The problem with using SQS is that it requires polling which introduces a certain delay between the time a message is published and until it is processed. That delay can be small, a couple of seconds, but can easily be up to 30 seconds and more (depending on the limitations of SQS polling and the polling interval used).
Using Amazon’s Simple Notification Service (SNS)
SNS can provide a push mechanism to notify in near-real-time to a subscriber that a message has been published.
However, SNS can only guarantee a single delivery to each subscriber of a given topic. This means that if there was a bug or a problem processing the message and there was no specific code to save it somewhere, the message is lost.
SQS and SNS can be combined to produce a PUSH mechanism to reliably handle messages.
The general configuration steps are:
- Create a topic
- Subscribe an SQS queue to that topic
- Subscribe a worker process that work via HTTP/S to that topic (for increased reliability this can be an Elastic Load Balancer (ELB) that hides a set of machines)
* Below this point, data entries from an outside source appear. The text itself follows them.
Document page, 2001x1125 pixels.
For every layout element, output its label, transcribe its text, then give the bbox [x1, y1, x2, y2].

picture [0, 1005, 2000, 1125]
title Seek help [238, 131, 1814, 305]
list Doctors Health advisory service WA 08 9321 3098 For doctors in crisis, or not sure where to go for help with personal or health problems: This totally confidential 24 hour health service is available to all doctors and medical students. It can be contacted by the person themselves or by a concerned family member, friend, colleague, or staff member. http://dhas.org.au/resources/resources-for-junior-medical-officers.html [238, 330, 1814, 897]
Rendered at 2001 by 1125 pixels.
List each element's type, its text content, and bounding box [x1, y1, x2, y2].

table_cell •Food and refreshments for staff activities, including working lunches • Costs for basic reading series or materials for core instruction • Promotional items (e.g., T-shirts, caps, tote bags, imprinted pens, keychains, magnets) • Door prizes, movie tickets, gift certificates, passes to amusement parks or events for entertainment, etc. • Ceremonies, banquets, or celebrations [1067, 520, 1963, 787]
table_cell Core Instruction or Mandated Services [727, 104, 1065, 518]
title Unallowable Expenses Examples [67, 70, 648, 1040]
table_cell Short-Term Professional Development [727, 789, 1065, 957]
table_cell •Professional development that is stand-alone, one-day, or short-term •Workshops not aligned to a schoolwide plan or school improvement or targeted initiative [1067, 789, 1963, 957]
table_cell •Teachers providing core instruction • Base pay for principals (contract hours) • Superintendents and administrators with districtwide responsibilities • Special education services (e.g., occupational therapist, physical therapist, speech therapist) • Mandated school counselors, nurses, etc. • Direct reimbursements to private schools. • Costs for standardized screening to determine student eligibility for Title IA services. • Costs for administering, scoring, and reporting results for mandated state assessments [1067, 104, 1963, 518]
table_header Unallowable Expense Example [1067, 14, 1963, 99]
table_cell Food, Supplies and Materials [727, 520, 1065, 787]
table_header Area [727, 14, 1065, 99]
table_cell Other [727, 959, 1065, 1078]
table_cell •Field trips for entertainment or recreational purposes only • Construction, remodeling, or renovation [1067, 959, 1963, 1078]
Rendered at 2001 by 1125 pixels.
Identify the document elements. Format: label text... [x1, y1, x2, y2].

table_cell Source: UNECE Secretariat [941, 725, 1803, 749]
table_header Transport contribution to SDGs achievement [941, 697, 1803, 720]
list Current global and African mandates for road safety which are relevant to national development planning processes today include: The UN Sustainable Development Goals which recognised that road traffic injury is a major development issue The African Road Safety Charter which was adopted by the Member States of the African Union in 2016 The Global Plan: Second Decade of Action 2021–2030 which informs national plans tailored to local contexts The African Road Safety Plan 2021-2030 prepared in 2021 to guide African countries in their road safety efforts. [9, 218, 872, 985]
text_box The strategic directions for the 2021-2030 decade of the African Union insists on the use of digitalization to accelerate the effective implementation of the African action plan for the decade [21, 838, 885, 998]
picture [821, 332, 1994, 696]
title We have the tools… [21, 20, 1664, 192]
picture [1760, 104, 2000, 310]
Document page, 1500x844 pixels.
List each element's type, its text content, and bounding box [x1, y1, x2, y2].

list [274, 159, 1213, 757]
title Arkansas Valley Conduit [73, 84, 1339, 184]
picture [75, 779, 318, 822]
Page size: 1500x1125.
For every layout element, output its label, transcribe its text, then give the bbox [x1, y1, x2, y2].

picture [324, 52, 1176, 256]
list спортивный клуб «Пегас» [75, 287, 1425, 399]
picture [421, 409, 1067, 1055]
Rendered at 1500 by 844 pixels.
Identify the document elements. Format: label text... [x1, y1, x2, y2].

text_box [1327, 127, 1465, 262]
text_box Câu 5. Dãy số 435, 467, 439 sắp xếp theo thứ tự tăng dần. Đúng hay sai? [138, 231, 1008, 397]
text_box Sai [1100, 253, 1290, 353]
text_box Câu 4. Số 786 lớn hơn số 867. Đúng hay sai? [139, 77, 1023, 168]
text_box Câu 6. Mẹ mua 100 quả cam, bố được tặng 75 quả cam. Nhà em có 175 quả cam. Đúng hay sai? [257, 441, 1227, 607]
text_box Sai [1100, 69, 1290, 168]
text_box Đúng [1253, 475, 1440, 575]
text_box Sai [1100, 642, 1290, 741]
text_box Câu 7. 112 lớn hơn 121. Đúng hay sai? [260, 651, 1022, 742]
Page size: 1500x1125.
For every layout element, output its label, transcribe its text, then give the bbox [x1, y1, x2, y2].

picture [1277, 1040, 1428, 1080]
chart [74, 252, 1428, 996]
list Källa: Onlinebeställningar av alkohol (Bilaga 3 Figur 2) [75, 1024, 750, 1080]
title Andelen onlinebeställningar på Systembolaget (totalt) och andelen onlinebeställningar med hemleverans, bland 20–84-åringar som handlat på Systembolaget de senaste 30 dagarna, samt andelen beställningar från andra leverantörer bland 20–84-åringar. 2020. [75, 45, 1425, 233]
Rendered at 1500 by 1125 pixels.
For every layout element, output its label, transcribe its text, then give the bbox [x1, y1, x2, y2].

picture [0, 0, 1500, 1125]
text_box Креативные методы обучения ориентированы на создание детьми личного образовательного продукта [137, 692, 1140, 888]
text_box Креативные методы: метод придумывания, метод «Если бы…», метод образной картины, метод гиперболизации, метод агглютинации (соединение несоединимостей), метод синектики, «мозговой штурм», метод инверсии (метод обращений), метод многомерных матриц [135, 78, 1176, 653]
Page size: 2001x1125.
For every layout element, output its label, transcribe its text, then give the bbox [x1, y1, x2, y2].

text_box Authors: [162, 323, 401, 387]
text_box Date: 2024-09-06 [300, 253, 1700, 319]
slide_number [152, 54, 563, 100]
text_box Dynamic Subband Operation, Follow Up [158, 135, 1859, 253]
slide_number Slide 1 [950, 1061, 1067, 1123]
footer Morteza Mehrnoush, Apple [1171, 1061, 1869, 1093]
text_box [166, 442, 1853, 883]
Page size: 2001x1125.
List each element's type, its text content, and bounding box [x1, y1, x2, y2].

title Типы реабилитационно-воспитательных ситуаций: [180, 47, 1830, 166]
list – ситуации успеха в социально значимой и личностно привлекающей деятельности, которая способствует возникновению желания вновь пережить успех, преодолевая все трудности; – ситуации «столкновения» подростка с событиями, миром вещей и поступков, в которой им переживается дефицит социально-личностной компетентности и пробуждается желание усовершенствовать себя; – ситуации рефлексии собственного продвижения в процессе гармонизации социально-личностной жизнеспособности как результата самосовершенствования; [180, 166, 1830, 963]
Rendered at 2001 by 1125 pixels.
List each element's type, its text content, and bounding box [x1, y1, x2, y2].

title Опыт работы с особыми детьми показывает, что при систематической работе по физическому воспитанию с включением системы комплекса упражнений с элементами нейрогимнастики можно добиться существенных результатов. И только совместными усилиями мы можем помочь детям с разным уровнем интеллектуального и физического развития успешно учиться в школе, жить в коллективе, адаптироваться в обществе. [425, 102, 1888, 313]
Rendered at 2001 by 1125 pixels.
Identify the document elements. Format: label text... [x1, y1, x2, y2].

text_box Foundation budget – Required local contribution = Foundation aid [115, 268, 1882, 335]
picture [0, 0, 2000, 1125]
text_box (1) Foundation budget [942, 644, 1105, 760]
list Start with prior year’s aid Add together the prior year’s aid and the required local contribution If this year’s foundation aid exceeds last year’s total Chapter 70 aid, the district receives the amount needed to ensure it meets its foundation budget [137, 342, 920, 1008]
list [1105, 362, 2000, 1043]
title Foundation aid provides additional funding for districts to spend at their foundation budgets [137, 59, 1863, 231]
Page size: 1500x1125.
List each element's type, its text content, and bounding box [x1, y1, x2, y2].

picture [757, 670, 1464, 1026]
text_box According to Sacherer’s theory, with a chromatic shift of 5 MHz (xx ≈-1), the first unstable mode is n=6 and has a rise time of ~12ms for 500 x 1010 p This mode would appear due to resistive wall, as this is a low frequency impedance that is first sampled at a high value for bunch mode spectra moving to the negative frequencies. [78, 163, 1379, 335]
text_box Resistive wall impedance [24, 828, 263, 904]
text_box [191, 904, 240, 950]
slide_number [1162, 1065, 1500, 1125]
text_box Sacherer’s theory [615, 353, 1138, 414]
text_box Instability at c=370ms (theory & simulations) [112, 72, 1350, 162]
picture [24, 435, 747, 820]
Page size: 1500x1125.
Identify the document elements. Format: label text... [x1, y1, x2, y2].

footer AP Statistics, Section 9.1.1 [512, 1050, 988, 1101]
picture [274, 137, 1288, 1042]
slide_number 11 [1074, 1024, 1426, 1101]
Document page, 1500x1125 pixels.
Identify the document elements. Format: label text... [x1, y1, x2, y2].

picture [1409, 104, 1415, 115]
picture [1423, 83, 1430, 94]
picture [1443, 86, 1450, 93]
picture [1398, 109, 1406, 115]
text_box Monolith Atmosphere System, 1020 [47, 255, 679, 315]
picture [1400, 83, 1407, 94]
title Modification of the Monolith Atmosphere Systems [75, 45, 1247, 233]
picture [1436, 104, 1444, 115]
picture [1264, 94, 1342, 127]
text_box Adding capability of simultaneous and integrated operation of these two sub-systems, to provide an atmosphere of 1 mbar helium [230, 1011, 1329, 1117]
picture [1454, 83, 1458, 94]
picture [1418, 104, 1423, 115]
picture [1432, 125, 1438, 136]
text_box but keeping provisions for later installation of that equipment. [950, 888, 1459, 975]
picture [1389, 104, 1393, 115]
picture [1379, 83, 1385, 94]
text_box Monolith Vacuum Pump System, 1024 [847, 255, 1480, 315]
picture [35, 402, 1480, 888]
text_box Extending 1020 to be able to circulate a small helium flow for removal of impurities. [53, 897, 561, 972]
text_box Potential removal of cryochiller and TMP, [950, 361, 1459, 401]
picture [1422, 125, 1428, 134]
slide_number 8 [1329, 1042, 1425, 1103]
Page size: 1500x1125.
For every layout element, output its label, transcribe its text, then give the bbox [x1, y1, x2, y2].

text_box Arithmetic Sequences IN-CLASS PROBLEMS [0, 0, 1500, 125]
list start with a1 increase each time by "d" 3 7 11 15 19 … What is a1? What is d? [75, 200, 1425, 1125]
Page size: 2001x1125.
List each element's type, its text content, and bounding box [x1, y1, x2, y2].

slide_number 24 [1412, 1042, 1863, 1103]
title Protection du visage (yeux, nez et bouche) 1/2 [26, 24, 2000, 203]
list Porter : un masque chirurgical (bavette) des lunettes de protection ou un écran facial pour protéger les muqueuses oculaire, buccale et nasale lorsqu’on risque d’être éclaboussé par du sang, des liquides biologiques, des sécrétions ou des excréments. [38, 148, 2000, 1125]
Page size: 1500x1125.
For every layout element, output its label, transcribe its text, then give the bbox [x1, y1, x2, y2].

Then the flow goes like this:
- Submit a message to the topic
- SNS will publish the message to the SQS queue
- SNS will then notify via HTTP/S POST to the handler to start processing the message
When the worker process gets the HTTP/S POST from SNS it will start polling the queue until it has no items in the queue and finish the HTTP request.
To handle failures when the worker process has a bug or is down or did not get the SNS message, a regular worker process can run and poll the queue in regular, longer, intervals to make sure all messages are processed and no one gets behind.
This solution covers the original 3 requirements of message reliability, handling cases where workers are down or have bugs and handling messages as soon as they are sent.